5. Rest, eat well and stay hydrated. 

You know that saying sleep when baby sleeps and everyone just laughs because it seems —and sometimes is— impossible. Well, I did just that when given the opportunity. Sleep is important for the body, as is a healthy diet and lots of water! I’m not going to lie- my diet was drastically smaller due to stress and feeling so busy but eventually I started making smoothies or small quick meals to be sure to get my veggies in. 


6. Pumping is annoying. 

I don’t have any nice or pretty way to put it. Pumping was my least favorite part of breastfeeding but it was necessary in order to continue breastfeeding after returning to work. My biggest advice would be to pump as much as you can - it increases production and will lessen your stress. Take it from me - because I was so stressed when my freezer stash was super low, which was very often. 

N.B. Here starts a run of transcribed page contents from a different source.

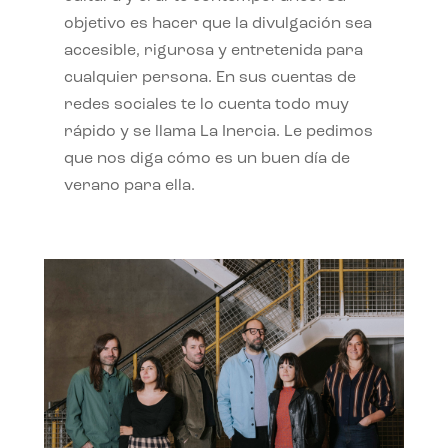
objetivo es hacer que la divulgación sea
accesible, rigurosa y entretenida para
cualquier persona. En sus cuentas de
redes sociales te lo cuenta todo muy
rápido y se llama La Inercia. Le pedimos
que nos diga cómo es un buen día de
verano para ella.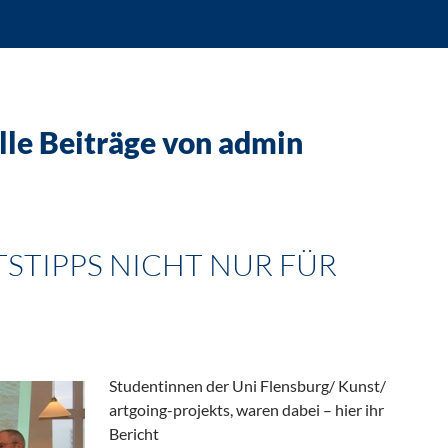
lle Beiträge von admin
TSTIPPS NICHT NUR FÜR
Studentinnen der Uni Flensburg/ Kunst/
artgoing-projekts, waren dabei – hier ihr
Bericht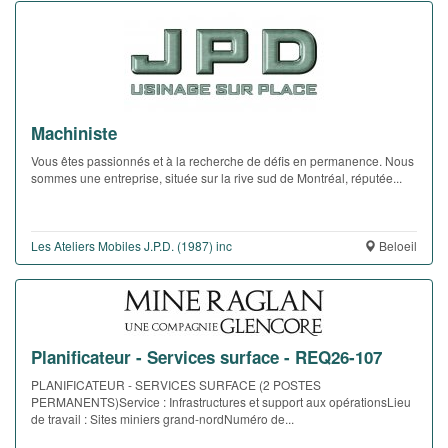
Machiniste
Vous êtes passionnés et à la recherche de défis en permanence. Nous
sommes une entreprise, située sur la rive sud de Montréal, réputée...
Les Ateliers Mobiles J.P.D. (1987) inc
Beloeil
Planificateur - Services surface - REQ26-107
PLANIFICATEUR - SERVICES SURFACE (2 POSTES
PERMANENTS)Service : Infrastructures et support aux opérationsLieu
de travail : Sites miniers grand-nordNuméro de...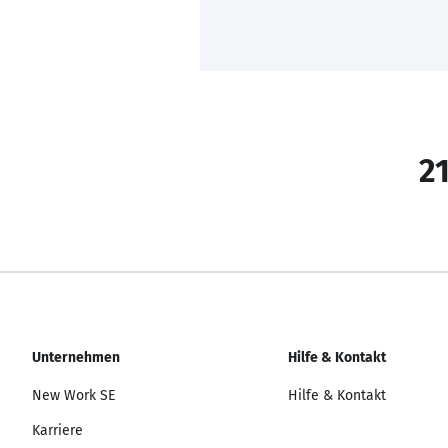
21
Unternehmen
Hilfe & Kontakt
New Work SE
Hilfe & Kontakt
Karriere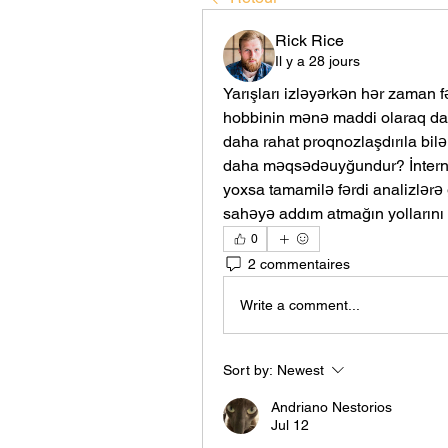
Rick Rice
Il y a 28 jours
Yarışları izləyərkən hər zaman f
hobbinin mənə maddi olaraq da n
daha rahat proqnozlaşdırıla bilə
daha məqsədəuyğundur? İnternet
yoxsa tamamilə fərdi analizlərə
sahəyə addım atmağın yollarını 
0
2 commentaires
Write a comment...
Sort by:
Newest
Andriano Nestorios
Jul 12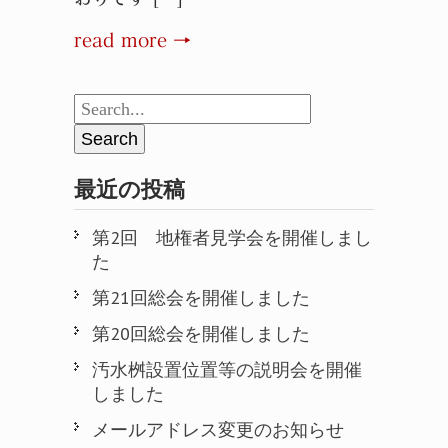
read more →
最近の投稿
第2回 地権者見学会を開催しまし
た
第21回総会を開催しました
第20回総会を開催しました
汚水桝設置位置等の説明会を開催
しました
メールアドレス変更のお知らせ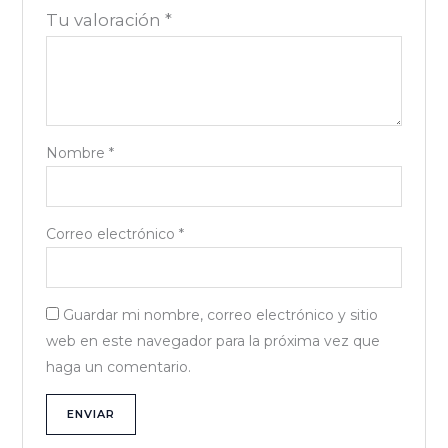
Tu valoración
*
Nombre
*
Correo electrónico
*
Guardar mi nombre, correo electrónico y sitio
web en este navegador para la próxima vez que
haga un comentario.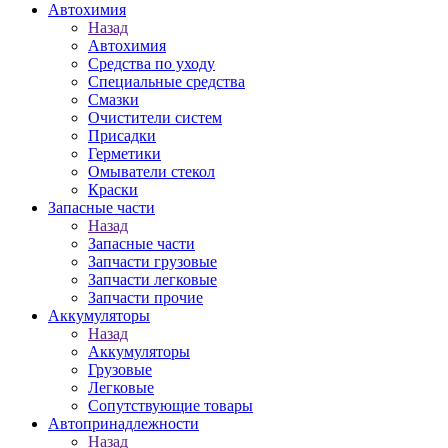
Автохимия
Назад
Автохимия
Средства по уходу
Специальные средства
Смазки
Очистители систем
Присадки
Герметики
Омыватели стекол
Краски
Запасные части
Назад
Запасные части
Запчасти грузовые
Запчасти легковые
Запчасти прочие
Аккумуляторы
Назад
Аккумуляторы
Грузовые
Легковые
Сопутствующие товары
Автопринадлежности
Назад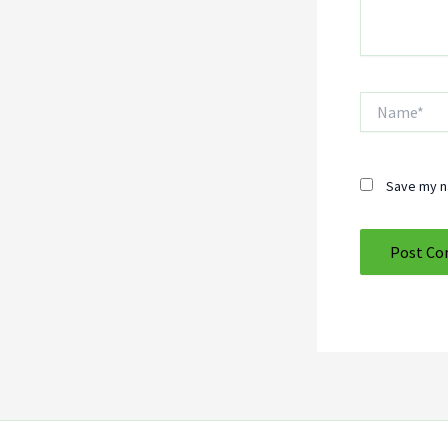
Name*
Save my na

7. It’s okay to supplement!

Okay, so the first time I thought we’d have to give R formula  (at 6 months) I did feel a bit bad. BUT I did not feel nearly as guilty formula-feeding as I did with S because R was exclusively breastfed. We didn’t have to give formula until about 10 months and lo and behold, I felt pretty okay with it. It was only for about two feedings until my production increased again and then we didn’t give any until right around 12 months. Now, he gets cow’s milk while I’m at work and I nurse when I’m with 
him. 

8. It’s my favorite part of our bonding. 

Breastfeeding was the best thing for my bonding experience with our second-born. I had SO MANY emotions during my pregnancy with him and really, really worried about loving him equally. It just didn’t seem possible. I really do believe breastfeeding helped regulate my hormones and gave us such an amazing bonding experience that is unique to us. 


9. Relax! 

Stress reduces production. As I’ve mentioned, I was so stressed about breastfeeding especially upon returning to work. I managed to get into a routine with pumping but eventually I got overwhelmed, quit pumping, got sick,anxious and depressed and worked to increased my supply. It really taught me to take care of myself and to rest when I needed to. My babies need me but I can’t be there for them if I’m not feeling well! 


10. Don’t compare your breastfeeding journey to others'.

Breastfeeding doesn’t determine your worth or value as a mom. The everyday moments of motherhood, the way you love and care for your baby and the way YOU mother do.